■ **TASK PROMPT**: Return each line of the data below unchanged, please.

*** EXERCISE INPUTS ***

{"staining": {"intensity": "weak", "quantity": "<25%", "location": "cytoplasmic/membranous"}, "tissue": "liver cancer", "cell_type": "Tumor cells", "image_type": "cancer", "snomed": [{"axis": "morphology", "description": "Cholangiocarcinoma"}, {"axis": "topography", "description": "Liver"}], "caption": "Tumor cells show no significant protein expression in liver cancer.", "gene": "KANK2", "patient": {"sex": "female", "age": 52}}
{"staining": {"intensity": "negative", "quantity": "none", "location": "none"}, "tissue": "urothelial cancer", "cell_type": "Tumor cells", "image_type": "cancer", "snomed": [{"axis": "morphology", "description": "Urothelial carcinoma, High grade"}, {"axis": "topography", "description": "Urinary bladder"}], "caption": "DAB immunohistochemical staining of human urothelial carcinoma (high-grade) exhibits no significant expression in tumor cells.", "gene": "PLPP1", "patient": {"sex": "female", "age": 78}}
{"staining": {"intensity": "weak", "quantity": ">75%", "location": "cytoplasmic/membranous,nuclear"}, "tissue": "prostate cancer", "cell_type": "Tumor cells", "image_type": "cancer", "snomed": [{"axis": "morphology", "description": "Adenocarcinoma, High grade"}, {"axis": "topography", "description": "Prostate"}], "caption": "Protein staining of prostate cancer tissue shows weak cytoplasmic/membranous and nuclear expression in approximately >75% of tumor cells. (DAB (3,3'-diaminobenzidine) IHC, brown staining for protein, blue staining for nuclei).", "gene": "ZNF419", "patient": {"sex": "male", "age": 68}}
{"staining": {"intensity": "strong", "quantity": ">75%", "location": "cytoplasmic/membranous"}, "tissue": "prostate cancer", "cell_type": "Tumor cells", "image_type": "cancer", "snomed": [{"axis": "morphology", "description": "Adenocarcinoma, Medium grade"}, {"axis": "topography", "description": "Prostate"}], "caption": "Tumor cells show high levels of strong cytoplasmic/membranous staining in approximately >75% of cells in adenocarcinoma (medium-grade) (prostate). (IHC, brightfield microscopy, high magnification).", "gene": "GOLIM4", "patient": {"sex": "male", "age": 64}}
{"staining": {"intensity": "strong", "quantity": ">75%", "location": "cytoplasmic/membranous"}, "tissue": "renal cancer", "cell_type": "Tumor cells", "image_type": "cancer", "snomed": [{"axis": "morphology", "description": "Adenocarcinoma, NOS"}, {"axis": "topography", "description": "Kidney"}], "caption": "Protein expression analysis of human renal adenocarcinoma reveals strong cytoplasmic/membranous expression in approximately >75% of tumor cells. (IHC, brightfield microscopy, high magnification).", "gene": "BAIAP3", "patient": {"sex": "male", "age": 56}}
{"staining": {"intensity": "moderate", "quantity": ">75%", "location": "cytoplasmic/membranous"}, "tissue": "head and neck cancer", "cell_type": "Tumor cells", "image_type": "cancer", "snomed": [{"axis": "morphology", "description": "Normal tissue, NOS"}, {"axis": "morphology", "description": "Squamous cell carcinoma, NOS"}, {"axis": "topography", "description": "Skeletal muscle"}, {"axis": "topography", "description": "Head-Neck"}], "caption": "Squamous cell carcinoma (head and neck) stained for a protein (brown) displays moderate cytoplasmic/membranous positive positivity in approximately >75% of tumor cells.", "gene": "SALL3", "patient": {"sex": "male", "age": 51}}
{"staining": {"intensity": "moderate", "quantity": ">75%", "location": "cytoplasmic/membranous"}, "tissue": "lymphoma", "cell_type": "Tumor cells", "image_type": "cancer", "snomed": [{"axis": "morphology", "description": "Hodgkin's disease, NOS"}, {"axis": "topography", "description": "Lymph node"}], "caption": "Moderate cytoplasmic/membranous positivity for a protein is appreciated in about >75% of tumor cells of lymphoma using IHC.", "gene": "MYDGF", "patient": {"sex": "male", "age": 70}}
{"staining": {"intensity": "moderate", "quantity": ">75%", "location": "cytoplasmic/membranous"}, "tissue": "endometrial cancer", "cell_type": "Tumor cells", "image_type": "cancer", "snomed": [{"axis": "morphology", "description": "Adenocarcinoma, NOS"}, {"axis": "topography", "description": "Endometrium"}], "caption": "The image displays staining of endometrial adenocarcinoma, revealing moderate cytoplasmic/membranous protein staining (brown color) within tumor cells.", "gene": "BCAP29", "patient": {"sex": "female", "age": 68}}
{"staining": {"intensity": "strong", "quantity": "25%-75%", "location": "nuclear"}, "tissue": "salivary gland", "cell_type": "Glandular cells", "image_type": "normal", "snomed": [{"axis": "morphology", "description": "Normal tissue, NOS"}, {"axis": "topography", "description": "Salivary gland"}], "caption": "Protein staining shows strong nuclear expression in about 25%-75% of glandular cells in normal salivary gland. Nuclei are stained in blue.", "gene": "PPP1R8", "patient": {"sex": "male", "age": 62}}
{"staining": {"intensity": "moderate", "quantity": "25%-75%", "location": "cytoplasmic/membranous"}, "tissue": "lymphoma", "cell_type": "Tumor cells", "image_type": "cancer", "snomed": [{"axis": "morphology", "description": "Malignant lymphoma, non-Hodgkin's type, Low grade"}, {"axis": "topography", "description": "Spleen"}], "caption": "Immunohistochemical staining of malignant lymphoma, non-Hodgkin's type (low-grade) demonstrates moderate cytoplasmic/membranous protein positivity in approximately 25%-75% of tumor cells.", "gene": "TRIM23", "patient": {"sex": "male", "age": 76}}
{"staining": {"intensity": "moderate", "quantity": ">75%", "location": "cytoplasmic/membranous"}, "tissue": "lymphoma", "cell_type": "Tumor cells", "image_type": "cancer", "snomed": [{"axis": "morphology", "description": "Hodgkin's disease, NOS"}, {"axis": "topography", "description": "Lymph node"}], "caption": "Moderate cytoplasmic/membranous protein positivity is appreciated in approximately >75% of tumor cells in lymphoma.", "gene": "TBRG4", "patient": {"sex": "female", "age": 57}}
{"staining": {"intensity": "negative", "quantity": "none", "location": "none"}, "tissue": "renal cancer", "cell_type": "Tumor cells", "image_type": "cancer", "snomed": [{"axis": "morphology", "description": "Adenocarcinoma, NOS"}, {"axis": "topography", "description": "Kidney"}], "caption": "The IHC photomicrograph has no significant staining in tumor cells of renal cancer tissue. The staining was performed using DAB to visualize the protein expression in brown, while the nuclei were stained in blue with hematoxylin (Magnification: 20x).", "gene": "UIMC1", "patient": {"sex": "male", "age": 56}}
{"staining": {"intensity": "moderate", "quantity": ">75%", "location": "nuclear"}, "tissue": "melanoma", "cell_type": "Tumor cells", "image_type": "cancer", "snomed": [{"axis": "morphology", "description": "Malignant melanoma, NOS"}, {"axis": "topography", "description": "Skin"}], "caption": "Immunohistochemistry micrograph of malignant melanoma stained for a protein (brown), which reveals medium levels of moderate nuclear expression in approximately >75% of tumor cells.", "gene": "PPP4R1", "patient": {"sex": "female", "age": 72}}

*** End of EXERCISE INPUTS ***

■ **SOLUTION FOR THIS EXERCISE**:
{"staining": {"intensity": "weak", "quantity": "<25%", "location": "cytoplasmic/membranous"}, "tissue": "liver cancer", "cell_type": "Tumor cells", "image_type": "cancer", "snomed": [{"axis": "morphology", "description": "Cholangiocarcinoma"}, {"axis": "topography", "description": "Liver"}], "caption": "Tumor cells show no significant protein expression in liver cancer.", "gene": "KANK2", "patient": {"sex": "female", "age": 52}}
{"staining": {"intensity": "negative", "quantity": "none", "location": "none"}, "tissue": "urothelial cancer", "cell_type": "Tumor cells", "image_type": "cancer", "snomed": [{"axis": "morphology", "description": "Urothelial carcinoma, High grade"}, {"axis": "topography", "description": "Urinary bladder"}], "caption": "DAB immunohistochemical staining of human urothelial carcinoma (high-grade) exhibits no significant expression in tumor cells.", "gene": "PLPP1", "patient": {"sex": "female", "age": 78}}
{"staining": {"intensity": "weak", "quantity": ">75%", "location": "cytoplasmic/membranous,nuclear"}, "tissue": "prostate cancer", "cell_type": "Tumor cells", "image_type": "cancer", "snomed": [{"axis": "morphology", "description": "Adenocarcinoma, High grade"}, {"axis": "topography", "description": "Prostate"}], "caption": "Protein staining of prostate cancer tissue shows weak cytoplasmic/membranous and nuclear expression in approximately >75% of tumor cells. (DAB (3,3'-diaminobenzidine) IHC, brown staining for protein, blue staining for nuclei).", "gene": "ZNF419", "patient": {"sex": "male", "age": 68}}
{"staining": {"intensity": "strong", "quantity": ">75%", "location": "cytoplasmic/membranous"}, "tissue": "prostate cancer", "cell_type": "Tumor cells", "image_type": "cancer", "snomed": [{"axis": "morphology", "description": "Adenocarcinoma, Medium grade"}, {"axis": "topography", "description": "Prostate"}], "caption": "Tumor cells show high levels of strong cytoplasmic/membranous staining in approximately >75% of cells in adenocarcinoma (medium-grade) (prostate). (IHC, brightfield microscopy, high magnification).", "gene": "GOLIM4", "patient": {"sex": "male", "age": 64}}
{"staining": {"intensity": "strong", "quantity": ">75%", "location": "cytoplasmic/membranous"}, "tissue": "renal cancer", "cell_type": "Tumor cells", "image_type": "cancer", "snomed": [{"axis": "morphology", "description": "Adenocarcinoma, NOS"}, {"axis": "topography", "description": "Kidney"}], "caption": "Protein expression analysis of human renal adenocarcinoma reveals strong cytoplasmic/membranous expression in approximately >75% of tumor cells. (IHC, brightfield microscopy, high magnification).", "gene": "BAIAP3", "patient": {"sex": "male", "age": 56}}
{"staining": {"intensity": "moderate", "quantity": ">75%", "location": "cytoplasmic/membranous"}, "tissue": "head and neck cancer", "cell_type": "Tumor cells", "image_type": "cancer", "snomed": [{"axis": "morphology", "description": "Normal tissue, NOS"}, {"axis": "morphology", "description": "Squamous cell carcinoma, NOS"}, {"axis": "topography", "description": "Skeletal muscle"}, {"axis": "topography", "description": "Head-Neck"}], "caption": "Squamous cell carcinoma (head and neck) stained for a protein (brown) displays moderate cytoplasmic/membranous positive positivity in approximately >75% of tumor cells.", "gene": "SALL3", "patient": {"sex": "male", "age": 51}}
{"staining": {"intensity": "moderate", "quantity": ">75%", "location": "cytoplasmic/membranous"}, "tissue": "lymphoma", "cell_type": "Tumor cells", "image_type": "cancer", "snomed": [{"axis": "morphology", "description": "Hodgkin's disease, NOS"}, {"axis": "topography", "description": "Lymph node"}], "caption": "Moderate cytoplasmic/membranous positivity for a protein is appreciated in about >75% of tumor cells of lymphoma using IHC.", "gene": "MYDGF", "patient": {"sex": "male", "age": 70}}
{"staining": {"intensity": "moderate", "quantity": ">75%", "location": "cytoplasmic/membranous"}, "tissue": "endometrial cancer", "cell_type": "Tumor cells", "image_type": "cancer", "snomed": [{"axis": "morphology", "description": "Adenocarcinoma, NOS"}, {"axis": "topography", "description": "Endometrium"}], "caption": "The image displays staining of endometrial adenocarcinoma, revealing moderate cytoplasmic/membranous protein staining (brown color) within tumor cells.", "gene": "BCAP29", "patient": {"sex": "female", "age": 68}}
{"staining": {"intensity": "strong", "quantity": "25%-75%", "location": "nuclear"}, "tissue": "salivary gland", "cell_type": "Glandular cells", "image_type": "normal", "snomed": [{"axis": "morphology", "description": "Normal tissue, NOS"}, {"axis": "topography", "description": "Salivary gland"}], "caption": "Protein staining shows strong nuclear expression in about 25%-75% of glandular cells in normal salivary gland. Nuclei are stained in blue.", "gene": "PPP1R8", "patient": {"sex": "male", "age": 62}}
{"staining": {"intensity": "moderate", "quantity": "25%-75%", "location": "cytoplasmic/membranous"}, "tissue": "lymphoma", "cell_type": "Tumor cells", "image_type": "cancer", "snomed": [{"axis": "morphology", "description": "Malignant lymphoma, non-Hodgkin's type, Low grade"}, {"axis": "topography", "description": "Spleen"}], "caption": "Immunohistochemical staining of malignant lymphoma, non-Hodgkin's type (low-grade) demonstrates moderate cytoplasmic/membranous protein positivity in approximately 25%-75% of tumor cells.", "gene": "TRIM23", "patient": {"sex": "male", "age": 76}}
{"staining": {"intensity": "moderate", "quantity": ">75%", "location": "cytoplasmic/membranous"}, "tissue": "lymphoma", "cell_type": "Tumor cells", "image_type": "cancer", "snomed": [{"axis": "morphology", "description": "Hodgkin's disease, NOS"}, {"axis": "topography", "description": "Lymph node"}], "caption": "Moderate cytoplasmic/membranous protein positivity is appreciated in approximately >75% of tumor cells in lymphoma.", "gene": "TBRG4", "patient": {"sex": "female", "age": 57}}
{"staining": {"intensity": "negative", "quantity": "none", "location": "none"}, "tissue": "renal cancer", "cell_type": "Tumor cells", "image_type": "cancer", "snomed": [{"axis": "morphology", "description": "Adenocarcinoma, NOS"}, {"axis": "topography", "description": "Kidney"}], "caption": "The IHC photomicrograph has no significant staining in tumor cells of renal cancer tissue. The staining was performed using DAB to visualize the protein expression in brown, while the nuclei were stained in blue with hematoxylin (Magnification: 20x).", "gene": "UIMC1", "patient": {"sex": "male", "age": 56}}
{"staining": {"intensity": "moderate", "quantity": ">75%", "location": "nuclear"}, "tissue": "melanoma", "cell_type": "Tumor cells", "image_type": "cancer", "snomed": [{"axis": "morphology", "description": "Malignant melanoma, NOS"}, {"axis": "topography", "description": "Skin"}], "caption": "Immunohistochemistry micrograph of malignant melanoma stained for a protein (brown), which reveals medium levels of moderate nuclear expression in approximately >75% of tumor cells.", "gene": "PPP4R1", "patient": {"sex": "female", "age": 72}}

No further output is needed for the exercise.